▶ [Exercise requirements] For the records that follow, please set down exactly the lines between the one holding "Dabei handelt es" and the one holding "Obwohl der Anteil", inclusive, and only those.

▶ [Available data]
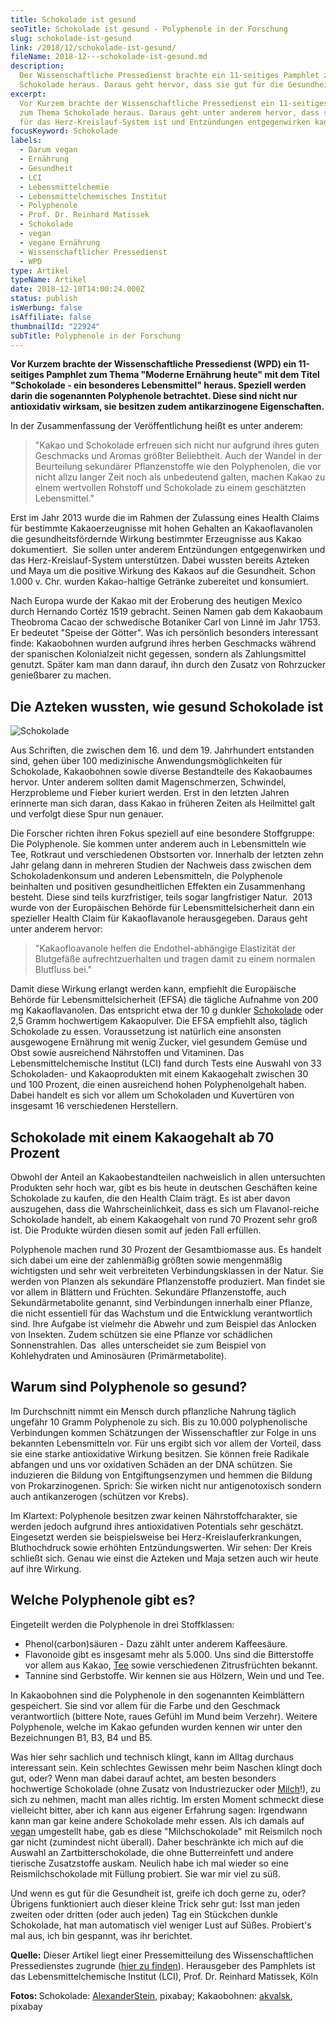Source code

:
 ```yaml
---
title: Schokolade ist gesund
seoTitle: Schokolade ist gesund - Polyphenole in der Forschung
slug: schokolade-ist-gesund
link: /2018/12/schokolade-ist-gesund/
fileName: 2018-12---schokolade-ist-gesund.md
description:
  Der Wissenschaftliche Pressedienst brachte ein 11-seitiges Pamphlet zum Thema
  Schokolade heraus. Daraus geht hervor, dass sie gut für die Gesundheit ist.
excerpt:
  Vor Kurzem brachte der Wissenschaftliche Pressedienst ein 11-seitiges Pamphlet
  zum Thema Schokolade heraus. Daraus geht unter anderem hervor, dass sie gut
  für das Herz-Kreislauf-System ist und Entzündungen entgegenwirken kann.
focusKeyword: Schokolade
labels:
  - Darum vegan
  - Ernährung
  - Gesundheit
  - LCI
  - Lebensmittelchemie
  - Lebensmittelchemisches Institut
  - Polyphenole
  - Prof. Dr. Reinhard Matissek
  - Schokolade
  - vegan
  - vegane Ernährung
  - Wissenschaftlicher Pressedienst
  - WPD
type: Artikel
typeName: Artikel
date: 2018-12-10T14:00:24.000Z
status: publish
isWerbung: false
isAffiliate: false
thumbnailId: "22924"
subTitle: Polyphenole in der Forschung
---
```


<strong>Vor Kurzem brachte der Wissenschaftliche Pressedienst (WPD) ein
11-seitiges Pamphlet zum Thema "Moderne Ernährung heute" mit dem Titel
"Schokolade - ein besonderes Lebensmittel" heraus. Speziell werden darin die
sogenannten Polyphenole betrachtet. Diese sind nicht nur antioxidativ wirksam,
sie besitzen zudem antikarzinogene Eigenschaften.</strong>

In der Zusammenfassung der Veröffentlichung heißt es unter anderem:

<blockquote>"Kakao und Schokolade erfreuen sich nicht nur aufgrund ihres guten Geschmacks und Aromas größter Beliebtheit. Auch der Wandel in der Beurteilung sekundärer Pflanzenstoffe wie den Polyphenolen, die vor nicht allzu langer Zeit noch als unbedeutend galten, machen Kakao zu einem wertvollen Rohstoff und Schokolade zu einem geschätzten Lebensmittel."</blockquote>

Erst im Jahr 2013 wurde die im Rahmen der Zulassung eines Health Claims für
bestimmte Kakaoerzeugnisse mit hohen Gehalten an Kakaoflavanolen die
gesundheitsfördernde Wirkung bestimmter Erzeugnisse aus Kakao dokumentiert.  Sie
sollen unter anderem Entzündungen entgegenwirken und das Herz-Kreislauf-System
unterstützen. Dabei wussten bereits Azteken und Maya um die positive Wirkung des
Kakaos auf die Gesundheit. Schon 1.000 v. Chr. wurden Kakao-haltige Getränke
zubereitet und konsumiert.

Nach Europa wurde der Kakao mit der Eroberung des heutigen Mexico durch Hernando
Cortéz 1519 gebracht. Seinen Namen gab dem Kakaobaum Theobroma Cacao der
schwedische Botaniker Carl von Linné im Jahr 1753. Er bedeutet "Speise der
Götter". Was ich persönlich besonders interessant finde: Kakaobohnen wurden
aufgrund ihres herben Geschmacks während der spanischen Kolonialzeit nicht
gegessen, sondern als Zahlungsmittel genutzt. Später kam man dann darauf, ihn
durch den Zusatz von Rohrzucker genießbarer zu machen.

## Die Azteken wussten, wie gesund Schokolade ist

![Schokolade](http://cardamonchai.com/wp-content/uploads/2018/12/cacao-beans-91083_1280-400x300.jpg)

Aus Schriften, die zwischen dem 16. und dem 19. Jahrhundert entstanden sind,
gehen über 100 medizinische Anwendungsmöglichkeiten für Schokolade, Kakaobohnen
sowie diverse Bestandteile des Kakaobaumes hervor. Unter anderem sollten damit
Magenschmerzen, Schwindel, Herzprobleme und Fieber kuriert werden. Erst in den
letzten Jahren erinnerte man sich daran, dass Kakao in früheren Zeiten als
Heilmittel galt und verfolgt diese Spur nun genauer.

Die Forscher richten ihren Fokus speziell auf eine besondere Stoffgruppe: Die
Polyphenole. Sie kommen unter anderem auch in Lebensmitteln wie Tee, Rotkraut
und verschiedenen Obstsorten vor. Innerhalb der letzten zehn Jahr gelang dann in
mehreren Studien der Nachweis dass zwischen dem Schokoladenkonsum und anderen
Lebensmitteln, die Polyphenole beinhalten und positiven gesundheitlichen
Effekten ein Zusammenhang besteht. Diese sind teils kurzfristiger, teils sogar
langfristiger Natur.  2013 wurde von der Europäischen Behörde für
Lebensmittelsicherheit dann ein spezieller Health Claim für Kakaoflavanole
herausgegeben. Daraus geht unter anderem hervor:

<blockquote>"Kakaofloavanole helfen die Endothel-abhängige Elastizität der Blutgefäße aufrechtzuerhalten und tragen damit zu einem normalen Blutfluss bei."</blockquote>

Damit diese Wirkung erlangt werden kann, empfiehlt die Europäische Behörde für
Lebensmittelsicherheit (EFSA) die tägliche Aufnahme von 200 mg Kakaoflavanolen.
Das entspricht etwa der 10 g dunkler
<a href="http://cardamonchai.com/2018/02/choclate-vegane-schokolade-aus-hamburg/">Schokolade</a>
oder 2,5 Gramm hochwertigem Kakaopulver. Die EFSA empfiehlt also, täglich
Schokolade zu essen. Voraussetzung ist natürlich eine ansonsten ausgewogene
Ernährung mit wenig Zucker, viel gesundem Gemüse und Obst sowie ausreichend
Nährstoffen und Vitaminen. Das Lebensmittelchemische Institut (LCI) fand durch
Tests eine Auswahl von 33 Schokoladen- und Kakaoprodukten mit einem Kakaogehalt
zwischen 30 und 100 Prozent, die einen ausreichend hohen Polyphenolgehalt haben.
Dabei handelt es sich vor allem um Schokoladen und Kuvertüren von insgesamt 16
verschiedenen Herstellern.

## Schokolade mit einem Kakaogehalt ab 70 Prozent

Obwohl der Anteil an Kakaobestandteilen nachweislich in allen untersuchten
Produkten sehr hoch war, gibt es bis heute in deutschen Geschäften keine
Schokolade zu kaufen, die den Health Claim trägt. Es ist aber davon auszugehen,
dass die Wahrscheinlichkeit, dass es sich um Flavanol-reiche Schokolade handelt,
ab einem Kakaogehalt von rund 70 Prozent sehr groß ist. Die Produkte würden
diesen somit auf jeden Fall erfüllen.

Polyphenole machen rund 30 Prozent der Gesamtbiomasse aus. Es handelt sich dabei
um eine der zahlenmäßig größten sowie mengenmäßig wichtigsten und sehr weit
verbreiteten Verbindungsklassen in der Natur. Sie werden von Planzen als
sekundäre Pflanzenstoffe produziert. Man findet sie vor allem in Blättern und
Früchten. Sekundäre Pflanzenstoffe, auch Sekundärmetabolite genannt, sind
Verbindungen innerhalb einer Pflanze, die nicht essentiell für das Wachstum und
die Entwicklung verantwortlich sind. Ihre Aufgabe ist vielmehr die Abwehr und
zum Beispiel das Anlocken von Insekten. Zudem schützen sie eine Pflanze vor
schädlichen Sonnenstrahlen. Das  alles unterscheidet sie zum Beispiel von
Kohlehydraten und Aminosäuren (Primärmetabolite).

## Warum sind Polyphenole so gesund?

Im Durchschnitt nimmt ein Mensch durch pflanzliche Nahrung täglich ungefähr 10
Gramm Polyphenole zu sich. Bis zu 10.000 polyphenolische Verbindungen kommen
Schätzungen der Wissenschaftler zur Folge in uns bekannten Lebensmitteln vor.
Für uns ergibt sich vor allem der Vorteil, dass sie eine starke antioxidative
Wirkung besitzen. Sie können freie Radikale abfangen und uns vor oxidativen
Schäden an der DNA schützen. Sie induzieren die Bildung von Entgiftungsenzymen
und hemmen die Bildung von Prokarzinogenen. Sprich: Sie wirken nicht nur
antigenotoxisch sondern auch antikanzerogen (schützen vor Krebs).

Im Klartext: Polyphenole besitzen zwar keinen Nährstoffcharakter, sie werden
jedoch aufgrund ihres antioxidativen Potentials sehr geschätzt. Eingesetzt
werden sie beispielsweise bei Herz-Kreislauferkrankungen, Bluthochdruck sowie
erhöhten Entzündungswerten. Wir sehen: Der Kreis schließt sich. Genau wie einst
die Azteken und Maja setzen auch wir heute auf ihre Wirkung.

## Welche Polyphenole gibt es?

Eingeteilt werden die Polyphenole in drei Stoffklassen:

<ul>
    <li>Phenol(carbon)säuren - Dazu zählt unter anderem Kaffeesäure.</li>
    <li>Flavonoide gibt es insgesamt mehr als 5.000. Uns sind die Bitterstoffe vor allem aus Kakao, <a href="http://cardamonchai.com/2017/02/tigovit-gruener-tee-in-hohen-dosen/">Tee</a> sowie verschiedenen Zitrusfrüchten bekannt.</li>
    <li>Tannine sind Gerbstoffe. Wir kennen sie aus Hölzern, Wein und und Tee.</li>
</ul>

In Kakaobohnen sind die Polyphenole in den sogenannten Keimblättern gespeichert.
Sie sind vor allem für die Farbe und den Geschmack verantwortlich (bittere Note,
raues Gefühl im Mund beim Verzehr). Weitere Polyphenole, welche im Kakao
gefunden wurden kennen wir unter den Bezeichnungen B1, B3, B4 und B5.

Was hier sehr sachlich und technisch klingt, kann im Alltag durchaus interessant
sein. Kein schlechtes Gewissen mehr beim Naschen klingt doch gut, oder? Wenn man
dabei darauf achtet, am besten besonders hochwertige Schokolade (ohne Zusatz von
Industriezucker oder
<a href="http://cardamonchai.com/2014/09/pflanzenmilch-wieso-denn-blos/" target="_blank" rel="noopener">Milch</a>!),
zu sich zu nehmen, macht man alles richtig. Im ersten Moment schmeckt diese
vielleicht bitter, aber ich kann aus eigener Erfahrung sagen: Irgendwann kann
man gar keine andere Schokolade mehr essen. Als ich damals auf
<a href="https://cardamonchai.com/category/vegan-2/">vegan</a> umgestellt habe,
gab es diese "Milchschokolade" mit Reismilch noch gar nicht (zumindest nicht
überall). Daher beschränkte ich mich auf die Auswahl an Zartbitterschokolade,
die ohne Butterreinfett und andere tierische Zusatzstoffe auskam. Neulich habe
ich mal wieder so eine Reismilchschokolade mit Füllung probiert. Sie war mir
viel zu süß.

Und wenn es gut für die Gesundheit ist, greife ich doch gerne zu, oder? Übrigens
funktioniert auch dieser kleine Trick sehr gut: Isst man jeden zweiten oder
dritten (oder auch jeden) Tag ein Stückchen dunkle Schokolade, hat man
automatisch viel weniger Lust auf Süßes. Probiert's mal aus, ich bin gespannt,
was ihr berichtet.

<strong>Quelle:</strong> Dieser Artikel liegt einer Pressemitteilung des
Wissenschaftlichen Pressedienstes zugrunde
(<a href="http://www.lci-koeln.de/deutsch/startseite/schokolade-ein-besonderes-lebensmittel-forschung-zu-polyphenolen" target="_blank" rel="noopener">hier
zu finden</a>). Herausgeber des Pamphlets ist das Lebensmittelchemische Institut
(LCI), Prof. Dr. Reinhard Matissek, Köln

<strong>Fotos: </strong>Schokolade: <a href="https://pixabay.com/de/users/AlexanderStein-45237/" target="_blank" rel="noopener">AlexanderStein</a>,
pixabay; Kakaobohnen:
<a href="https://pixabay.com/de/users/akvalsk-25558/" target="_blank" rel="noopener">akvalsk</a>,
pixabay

==

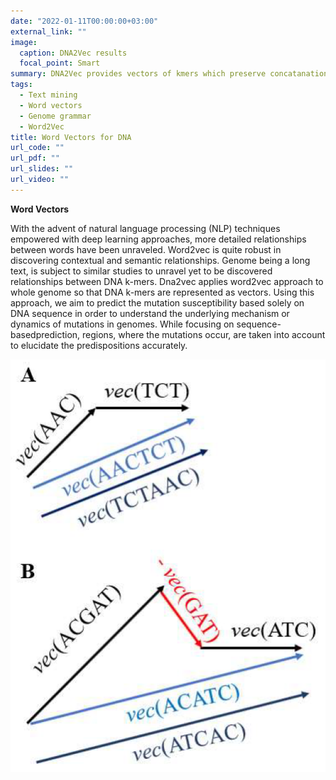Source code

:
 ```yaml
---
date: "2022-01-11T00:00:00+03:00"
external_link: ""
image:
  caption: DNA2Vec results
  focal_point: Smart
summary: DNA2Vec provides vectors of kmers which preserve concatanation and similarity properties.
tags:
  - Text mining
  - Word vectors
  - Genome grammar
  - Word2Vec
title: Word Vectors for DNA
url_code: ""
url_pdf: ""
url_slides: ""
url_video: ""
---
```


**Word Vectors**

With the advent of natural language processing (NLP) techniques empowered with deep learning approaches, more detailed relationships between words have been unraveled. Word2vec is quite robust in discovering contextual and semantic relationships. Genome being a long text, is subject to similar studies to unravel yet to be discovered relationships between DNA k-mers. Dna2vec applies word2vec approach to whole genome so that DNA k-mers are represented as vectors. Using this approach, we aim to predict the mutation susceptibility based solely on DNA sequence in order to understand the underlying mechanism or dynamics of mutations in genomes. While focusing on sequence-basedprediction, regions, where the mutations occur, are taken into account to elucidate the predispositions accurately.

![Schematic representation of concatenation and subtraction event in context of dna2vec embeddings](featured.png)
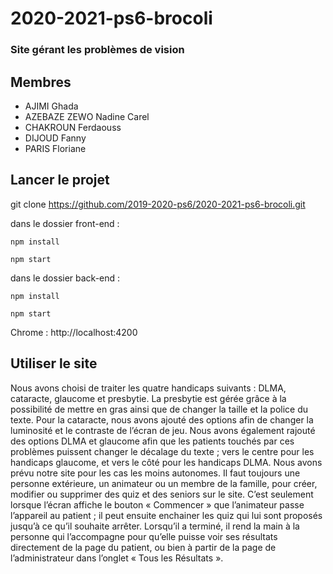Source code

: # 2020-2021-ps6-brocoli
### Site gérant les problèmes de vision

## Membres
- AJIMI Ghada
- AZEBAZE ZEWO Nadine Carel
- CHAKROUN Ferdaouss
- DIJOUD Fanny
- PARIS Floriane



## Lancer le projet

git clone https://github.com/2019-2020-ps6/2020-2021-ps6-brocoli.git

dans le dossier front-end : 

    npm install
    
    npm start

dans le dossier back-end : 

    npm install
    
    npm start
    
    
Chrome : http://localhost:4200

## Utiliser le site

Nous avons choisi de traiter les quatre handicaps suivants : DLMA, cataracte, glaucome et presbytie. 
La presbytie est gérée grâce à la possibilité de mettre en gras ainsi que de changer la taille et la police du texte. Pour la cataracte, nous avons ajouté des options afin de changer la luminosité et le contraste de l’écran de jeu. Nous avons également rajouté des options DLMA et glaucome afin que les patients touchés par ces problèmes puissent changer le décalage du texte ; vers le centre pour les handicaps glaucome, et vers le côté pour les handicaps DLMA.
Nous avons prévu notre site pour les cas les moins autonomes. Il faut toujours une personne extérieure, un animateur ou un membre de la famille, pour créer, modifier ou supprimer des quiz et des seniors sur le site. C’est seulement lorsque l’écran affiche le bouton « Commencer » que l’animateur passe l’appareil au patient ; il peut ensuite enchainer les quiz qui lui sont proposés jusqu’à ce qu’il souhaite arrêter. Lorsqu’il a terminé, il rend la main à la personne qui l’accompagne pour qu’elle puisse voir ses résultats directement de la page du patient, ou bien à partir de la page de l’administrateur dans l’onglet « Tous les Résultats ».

...

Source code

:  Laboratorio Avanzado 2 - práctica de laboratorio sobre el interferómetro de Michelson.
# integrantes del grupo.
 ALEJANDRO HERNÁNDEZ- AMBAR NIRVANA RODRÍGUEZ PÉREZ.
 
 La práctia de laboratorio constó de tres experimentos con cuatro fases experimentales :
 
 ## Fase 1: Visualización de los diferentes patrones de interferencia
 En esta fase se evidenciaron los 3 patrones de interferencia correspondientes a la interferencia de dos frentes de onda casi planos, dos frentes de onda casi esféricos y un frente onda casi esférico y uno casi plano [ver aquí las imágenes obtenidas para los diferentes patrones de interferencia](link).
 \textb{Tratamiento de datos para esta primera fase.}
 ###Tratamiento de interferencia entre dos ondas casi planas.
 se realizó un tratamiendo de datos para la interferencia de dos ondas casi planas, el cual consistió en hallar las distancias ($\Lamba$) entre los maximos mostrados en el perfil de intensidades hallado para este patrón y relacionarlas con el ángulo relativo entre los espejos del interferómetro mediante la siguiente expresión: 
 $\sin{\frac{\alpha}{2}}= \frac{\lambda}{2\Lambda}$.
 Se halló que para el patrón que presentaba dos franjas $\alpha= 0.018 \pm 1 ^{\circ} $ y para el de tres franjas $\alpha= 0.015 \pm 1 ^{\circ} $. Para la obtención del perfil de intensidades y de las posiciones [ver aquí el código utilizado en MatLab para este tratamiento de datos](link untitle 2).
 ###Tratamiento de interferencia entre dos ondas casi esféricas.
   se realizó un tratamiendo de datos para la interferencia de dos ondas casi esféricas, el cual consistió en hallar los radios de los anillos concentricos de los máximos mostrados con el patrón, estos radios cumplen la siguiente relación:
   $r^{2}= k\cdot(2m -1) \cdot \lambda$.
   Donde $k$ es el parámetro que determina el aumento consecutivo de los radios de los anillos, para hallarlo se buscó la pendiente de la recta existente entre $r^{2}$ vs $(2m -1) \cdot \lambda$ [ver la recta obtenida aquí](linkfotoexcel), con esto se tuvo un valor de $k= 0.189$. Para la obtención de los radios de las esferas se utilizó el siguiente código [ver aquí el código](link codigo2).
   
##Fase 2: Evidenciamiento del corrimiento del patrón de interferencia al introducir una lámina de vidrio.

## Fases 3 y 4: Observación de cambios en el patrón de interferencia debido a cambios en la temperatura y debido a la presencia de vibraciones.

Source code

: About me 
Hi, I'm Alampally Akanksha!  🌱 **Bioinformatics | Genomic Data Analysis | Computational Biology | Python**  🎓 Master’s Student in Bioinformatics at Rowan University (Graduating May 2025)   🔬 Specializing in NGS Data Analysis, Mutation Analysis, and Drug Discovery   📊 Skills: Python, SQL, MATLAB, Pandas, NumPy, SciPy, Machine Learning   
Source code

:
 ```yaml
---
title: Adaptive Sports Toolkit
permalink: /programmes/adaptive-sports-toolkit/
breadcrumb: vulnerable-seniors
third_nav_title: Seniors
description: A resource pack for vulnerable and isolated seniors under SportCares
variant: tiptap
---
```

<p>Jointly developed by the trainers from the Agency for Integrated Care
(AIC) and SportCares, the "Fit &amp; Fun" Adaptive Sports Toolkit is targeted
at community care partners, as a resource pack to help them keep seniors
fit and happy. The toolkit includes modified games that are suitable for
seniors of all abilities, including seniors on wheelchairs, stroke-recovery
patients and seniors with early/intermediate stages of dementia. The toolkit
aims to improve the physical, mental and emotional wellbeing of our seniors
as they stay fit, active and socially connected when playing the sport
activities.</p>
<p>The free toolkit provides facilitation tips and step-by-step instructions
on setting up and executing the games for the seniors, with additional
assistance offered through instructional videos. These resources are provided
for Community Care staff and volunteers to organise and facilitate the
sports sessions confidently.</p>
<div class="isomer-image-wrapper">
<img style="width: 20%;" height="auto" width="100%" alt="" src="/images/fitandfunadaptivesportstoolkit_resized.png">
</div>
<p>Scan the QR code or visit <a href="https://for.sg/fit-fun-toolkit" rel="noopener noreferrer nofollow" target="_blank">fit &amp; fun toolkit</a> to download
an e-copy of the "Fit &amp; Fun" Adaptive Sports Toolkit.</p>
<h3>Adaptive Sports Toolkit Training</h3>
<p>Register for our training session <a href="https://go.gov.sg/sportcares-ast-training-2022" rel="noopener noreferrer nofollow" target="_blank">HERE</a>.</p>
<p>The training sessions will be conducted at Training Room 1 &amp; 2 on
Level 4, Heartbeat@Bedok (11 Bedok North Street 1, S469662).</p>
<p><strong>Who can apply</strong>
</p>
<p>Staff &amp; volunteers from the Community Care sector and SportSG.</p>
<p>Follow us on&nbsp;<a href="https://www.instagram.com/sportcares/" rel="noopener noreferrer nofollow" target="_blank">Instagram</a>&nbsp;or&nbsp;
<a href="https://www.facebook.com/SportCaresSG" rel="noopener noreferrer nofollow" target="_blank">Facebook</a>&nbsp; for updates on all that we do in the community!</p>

▶ [Response to this task]
Dabei handelt es sich vor allem um Schokoladen und Kuvertüren von insgesamt 16
verschiedenen Herstellern.

## Schokolade mit einem Kakaogehalt ab 70 Prozent

Obwohl der Anteil an Kakaobestandteilen nachweislich in allen untersuchten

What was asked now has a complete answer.